数日前に書きかけたまま寝倒れて、そのまま保存せずに消してしまいました……
何を書いたのか覚えてない(という事は大した話ではなかったのだと思い込む……!)
なんか……ラブい感じを目指したのに、全然ラブくなく、変な話になった気がして……残念。
「力石よ、今夜も月はでっかいぞ!」
店を出た本郷さんの声は大きい。
さっきまで全く酔っていませんといった顔で、会計を済ましていたというのに、この酔いの回り方はどうした事だろう。
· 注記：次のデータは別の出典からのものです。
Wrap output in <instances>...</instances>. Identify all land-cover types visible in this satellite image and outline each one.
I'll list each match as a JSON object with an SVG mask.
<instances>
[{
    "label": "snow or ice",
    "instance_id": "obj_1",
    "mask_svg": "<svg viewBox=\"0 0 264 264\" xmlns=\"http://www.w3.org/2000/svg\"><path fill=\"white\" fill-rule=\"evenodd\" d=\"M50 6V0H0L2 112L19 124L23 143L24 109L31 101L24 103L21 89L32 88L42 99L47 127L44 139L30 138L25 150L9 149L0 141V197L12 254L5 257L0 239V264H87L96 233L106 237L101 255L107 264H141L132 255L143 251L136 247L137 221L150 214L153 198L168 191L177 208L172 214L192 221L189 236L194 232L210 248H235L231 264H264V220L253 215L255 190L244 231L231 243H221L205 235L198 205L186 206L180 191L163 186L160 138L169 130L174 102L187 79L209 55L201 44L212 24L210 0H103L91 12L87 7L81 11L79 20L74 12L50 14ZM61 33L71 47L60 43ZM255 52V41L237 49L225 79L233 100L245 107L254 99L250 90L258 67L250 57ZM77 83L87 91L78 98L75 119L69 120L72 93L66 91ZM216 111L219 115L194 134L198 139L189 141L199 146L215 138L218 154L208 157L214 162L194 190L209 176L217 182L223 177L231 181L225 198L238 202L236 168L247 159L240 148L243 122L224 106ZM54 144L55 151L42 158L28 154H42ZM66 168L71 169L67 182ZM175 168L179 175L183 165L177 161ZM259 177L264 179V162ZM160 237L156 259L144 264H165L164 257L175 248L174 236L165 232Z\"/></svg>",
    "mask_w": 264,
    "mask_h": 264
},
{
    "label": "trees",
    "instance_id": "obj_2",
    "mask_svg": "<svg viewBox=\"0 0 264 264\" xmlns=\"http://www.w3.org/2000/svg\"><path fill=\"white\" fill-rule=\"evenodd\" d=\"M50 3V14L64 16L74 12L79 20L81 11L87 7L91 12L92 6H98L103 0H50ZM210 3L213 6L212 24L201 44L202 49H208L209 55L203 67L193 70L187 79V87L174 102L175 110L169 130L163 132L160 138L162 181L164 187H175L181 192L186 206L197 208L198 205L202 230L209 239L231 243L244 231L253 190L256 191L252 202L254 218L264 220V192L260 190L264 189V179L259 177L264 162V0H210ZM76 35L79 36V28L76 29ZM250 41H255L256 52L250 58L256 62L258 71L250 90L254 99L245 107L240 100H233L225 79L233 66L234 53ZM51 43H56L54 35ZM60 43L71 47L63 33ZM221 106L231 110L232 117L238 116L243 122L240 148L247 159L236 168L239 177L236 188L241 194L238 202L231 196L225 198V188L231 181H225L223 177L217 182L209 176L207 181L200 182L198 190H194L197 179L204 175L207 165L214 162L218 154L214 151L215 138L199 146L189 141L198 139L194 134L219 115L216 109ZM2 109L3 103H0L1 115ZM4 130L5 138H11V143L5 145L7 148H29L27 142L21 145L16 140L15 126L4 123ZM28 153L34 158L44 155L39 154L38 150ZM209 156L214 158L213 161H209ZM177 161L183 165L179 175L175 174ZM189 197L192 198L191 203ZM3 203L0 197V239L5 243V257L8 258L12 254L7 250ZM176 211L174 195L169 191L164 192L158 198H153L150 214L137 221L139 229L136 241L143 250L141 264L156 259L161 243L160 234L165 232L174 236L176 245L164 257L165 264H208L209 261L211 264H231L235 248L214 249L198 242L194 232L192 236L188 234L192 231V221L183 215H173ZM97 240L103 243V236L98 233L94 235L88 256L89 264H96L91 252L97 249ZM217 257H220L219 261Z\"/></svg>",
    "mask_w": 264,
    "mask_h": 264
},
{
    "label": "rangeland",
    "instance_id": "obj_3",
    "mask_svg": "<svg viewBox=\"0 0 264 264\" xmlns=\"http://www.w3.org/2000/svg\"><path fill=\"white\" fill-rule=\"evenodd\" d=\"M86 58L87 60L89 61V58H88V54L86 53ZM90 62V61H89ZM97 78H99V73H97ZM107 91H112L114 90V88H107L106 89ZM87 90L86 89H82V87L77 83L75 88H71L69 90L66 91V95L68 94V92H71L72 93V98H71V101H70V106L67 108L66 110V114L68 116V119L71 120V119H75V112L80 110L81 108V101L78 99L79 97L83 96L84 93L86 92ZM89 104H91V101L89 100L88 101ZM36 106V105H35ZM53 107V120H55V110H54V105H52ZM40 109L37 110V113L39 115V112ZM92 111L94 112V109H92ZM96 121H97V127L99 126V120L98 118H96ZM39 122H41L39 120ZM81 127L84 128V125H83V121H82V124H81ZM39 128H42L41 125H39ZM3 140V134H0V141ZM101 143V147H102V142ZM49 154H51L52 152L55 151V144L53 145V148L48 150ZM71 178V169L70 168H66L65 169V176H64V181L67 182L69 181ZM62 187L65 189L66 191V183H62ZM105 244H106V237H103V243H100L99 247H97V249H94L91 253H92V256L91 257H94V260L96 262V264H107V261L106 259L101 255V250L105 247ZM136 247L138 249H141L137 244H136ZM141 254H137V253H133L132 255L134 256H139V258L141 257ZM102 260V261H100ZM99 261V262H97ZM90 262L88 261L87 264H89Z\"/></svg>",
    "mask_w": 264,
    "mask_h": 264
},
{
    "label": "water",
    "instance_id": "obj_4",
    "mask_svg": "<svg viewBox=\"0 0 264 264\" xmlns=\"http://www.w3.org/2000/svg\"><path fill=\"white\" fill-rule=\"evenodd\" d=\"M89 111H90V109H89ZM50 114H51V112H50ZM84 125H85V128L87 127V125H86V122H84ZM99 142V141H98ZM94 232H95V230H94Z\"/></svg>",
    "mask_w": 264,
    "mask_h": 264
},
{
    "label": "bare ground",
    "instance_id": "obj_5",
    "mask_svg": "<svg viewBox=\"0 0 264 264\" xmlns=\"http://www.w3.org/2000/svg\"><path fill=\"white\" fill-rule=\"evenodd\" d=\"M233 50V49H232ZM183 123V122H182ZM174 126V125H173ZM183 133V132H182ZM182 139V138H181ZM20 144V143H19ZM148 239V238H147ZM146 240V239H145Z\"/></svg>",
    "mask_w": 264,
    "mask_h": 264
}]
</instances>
俺が手を伸ばすと、そっと握ろうと伸ばしてきたのに、うまく届かなかった。
珍しい酔いっぷりだ。
「な、力石。あれだけでかいと、いつか落ちてくるんじゃないか? いや、落ちるって表現でいいんだろうか……」
むむ、と、唸った本郷さんが考え出した。
「本郷さん、月は落ちるじゃないのか?」
「よく見ろよ。今はまだそんなに高いところにいないだろ? あそこからだと……あ、転がってくるのかも!」
思わず月を見つめてしまった。
月が転がってきたら、逃げようがない。
「そいつはすごいな……」
本郷さんに出会う前、俺の傍には誰かいた。
別に特別じゃなくても、嫌いじゃないなら誰とでも付き合う事は出来た。
付き合うというのは、そういう物だと思っていた。
それが、目の前にいる人を知った瞬間から、全てが終わって、全てが変わった。
特別な一人がいればいい。
誰とでもいいなんて、とんでもない勘違いだった。
どんな仕草も見逃したくない、そう思える人に出会ってしまったのだ。
「力石、月が転がってきたらどうする?」
「……そうだな。本郷さんの手を掴んで、一緒に玉乗りでもする」
お、と本郷さんが口を尖らせた。
キスしたくなる口唇だ。
「玉乗りじゃなくて、月乗りだろ、そいつは。いや、そんな単語あるのか?」
「聞いた事ないよ」
「……そうか。じゃ、世界初だな」
腕組みをした本郷さんが、頷きながら月を見上げる。
どう考えても転がってくるような存在じゃない。
もちろん、落ちても来ないだろうけど。
「本郷さん」
「ぬ?」
俺の声は小さかったのに、本郷さんは大げさに俺の方に顔を寄せてきた。
酔ってなかったらこんなに近付く事はないだろう。
嬉しくて、俺も少し顔を近づける。
「例えば……月が転がってきたり、落ちてきたりしても、俺は傍にいるから」
大きな目が俺を見た。
本郷さんの瞳の色はやや薄くて茶色がかっている。
長い時間をかけて作られる琥珀を思い出した時、俺は絶対に本郷さんの傍から離れないと決めたのだ。
「……蕎麦か……さすがに今は食えぬ」
「え」
一瞬、言葉の意味がわからなかった。
「いや、その蕎麦じゃなく……」
「なぬ? 何か特別な……俺の知らない蕎麦でもあるのか……そいつは……いかん……」
本郷さんは口の中に言葉を隠してしまう。
一緒に食べている時もそうだ。
いつだって俺は、全部を聞かせてもらいたいのに。
「うおお! 考えてもわからぬ! 蕎麦が食いたくなる!」
うっかりしていた。
本郷さんは酔っ払っていたのだ。
「……今夜はこのまま帰って、明日、改めて蕎麦食べに行こうよ」
「おお……そいつはいい考えだ。そうするか」
やや強引に揺れる手を捕まえて、握りしめた。
本郷さんの身体が揺れたけれど、足取りに不安はない。
もっと泥酔している時でも、一人で帰れるのだから、俺は心配をしすぎるのだと思う。
「本郷さん、俺、本郷さんくらい楽しい人を知らない」
本郷さんを真似て、口の中に言葉を隠した。
「天ぷら蕎麦の美味い店に行くべきか、普通にざるで攻めるべきか……」
俺の言葉は聞こえてなかった。
繋いだ手に力を込めてみる。
「力石と行くんだもんな。決して、格好悪い事は出来ん」
これも一種の告白なんだろうか。
聞き返してもよかったけれど、しばし、その言葉をじっくり噛み締めて帰ろうと思った。